*Data for the task*
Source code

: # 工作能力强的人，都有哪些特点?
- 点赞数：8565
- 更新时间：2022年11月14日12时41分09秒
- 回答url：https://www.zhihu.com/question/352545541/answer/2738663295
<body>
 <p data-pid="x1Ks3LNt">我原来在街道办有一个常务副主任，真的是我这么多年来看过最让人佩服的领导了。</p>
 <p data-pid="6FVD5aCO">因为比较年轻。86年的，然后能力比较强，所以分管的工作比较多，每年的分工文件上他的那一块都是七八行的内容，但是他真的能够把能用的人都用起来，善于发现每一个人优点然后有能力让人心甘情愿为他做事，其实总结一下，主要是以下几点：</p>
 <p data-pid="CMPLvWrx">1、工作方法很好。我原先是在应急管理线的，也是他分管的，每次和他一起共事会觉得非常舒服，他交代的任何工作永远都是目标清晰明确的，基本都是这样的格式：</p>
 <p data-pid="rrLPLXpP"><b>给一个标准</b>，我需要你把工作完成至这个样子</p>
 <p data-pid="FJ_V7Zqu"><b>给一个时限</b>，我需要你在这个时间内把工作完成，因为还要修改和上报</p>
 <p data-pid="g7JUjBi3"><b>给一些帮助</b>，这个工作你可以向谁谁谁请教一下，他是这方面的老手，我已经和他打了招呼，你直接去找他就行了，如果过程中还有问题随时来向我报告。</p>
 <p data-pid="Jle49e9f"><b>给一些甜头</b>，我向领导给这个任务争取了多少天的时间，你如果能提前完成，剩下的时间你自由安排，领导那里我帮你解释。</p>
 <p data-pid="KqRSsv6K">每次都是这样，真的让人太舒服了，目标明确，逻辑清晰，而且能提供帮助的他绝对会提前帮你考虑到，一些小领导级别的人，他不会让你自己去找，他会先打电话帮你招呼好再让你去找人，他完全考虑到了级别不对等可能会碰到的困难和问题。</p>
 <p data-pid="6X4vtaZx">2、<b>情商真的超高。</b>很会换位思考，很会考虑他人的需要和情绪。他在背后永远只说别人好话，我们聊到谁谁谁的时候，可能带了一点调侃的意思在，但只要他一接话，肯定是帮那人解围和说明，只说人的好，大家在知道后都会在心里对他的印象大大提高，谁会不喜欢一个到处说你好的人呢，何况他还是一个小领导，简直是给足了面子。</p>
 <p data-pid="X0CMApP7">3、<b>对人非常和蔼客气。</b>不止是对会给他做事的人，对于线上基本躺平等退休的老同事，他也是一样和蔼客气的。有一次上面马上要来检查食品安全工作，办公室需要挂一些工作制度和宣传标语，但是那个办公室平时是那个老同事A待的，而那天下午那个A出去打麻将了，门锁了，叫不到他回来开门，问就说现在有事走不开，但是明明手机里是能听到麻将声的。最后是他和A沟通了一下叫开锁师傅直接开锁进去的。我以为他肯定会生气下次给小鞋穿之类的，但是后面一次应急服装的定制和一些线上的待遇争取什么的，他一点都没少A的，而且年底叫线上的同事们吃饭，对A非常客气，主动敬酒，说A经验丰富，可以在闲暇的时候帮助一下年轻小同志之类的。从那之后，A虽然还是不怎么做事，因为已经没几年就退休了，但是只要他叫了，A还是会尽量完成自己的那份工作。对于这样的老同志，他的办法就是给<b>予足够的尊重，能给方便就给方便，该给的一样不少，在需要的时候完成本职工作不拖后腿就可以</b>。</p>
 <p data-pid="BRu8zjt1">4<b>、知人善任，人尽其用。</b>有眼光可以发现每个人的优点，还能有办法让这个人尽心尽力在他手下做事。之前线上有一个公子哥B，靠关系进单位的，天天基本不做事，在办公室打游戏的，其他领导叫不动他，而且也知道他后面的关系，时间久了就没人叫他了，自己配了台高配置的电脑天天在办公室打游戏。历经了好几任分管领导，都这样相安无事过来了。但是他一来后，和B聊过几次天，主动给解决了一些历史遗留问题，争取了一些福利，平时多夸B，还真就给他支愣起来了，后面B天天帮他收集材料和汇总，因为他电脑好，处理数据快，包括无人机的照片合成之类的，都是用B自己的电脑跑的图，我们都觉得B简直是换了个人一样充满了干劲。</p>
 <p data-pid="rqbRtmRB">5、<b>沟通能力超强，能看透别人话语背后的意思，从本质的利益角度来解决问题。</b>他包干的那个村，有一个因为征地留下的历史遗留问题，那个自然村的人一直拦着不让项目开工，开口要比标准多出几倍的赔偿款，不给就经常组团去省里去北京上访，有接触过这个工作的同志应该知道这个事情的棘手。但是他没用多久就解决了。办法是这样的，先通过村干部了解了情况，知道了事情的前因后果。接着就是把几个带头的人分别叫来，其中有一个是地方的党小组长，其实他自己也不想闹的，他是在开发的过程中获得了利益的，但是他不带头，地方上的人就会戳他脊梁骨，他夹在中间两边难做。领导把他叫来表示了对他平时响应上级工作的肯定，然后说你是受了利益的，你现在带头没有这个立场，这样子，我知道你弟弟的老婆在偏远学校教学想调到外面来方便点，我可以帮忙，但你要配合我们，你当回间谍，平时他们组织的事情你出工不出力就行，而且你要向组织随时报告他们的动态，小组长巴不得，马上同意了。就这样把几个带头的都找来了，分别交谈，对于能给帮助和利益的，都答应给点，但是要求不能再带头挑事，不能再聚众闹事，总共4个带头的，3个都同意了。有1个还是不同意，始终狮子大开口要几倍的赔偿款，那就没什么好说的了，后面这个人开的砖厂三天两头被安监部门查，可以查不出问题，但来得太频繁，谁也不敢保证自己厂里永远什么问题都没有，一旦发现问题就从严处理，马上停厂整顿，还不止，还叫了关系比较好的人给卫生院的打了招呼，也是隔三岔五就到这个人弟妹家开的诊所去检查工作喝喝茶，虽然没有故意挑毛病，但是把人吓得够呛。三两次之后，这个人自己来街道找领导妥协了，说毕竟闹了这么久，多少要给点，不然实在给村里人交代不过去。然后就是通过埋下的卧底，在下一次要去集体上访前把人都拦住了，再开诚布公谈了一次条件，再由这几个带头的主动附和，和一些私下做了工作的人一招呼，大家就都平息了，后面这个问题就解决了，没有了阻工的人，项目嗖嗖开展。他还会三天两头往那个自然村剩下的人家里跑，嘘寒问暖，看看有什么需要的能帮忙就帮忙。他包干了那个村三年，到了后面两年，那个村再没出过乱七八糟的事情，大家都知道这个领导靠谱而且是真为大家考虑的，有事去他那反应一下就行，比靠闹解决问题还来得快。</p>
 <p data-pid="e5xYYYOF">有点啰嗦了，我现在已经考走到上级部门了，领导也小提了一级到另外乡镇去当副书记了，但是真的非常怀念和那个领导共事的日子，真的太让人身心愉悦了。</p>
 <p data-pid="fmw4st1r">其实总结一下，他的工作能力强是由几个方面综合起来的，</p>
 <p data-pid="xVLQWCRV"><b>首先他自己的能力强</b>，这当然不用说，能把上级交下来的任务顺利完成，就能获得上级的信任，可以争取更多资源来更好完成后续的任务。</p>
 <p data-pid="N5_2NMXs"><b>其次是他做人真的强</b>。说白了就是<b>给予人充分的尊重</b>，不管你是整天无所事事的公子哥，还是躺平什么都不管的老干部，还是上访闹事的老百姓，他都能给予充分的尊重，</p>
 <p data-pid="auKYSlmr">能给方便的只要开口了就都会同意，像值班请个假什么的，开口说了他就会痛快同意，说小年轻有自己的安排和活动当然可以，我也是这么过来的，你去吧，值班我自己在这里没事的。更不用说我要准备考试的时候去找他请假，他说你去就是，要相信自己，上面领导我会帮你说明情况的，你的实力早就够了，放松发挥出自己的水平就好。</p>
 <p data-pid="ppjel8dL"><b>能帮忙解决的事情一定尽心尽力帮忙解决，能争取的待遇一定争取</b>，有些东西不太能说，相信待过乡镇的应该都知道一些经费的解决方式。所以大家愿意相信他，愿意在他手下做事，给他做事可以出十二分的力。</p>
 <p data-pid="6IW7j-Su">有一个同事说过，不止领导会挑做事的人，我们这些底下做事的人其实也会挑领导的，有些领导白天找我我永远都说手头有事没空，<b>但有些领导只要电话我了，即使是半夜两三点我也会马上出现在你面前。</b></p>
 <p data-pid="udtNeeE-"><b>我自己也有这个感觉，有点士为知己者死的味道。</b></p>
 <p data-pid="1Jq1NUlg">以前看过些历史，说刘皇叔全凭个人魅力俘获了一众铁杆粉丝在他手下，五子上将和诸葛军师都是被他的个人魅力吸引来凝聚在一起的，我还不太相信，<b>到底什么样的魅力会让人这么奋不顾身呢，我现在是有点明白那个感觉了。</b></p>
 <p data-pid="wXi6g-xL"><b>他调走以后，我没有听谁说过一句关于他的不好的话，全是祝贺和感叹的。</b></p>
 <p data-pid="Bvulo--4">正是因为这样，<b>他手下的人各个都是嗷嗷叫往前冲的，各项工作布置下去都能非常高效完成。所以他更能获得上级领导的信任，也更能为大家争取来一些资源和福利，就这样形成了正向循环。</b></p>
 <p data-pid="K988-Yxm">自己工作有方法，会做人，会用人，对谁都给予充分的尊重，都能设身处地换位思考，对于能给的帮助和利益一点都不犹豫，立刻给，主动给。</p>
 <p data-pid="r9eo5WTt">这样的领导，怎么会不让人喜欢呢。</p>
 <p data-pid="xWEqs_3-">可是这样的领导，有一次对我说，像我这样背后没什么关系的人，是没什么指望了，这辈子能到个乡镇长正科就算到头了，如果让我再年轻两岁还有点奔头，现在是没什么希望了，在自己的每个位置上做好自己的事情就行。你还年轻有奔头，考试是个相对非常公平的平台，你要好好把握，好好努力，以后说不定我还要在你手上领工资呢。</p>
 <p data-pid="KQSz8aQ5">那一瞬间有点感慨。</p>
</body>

*About this exercise*
Find the string "其实总结一下" in the data. Report each line it appears in.

*Answer box*
 <p data-pid="6FVD5aCO">因为比较年轻。86年的，然后能力比较强，所以分管的工作比较多，每年的分工文件上他的那一块都是七八行的内容，但是他真的能够把能用的人都用起来，善于发现每一个人优点然后有能力让人心甘情愿为他做事，其实总结一下，主要是以下几点：</p>
 <p data-pid="fmw4st1r">其实总结一下，他的工作能力强是由几个方面综合起来的，</p>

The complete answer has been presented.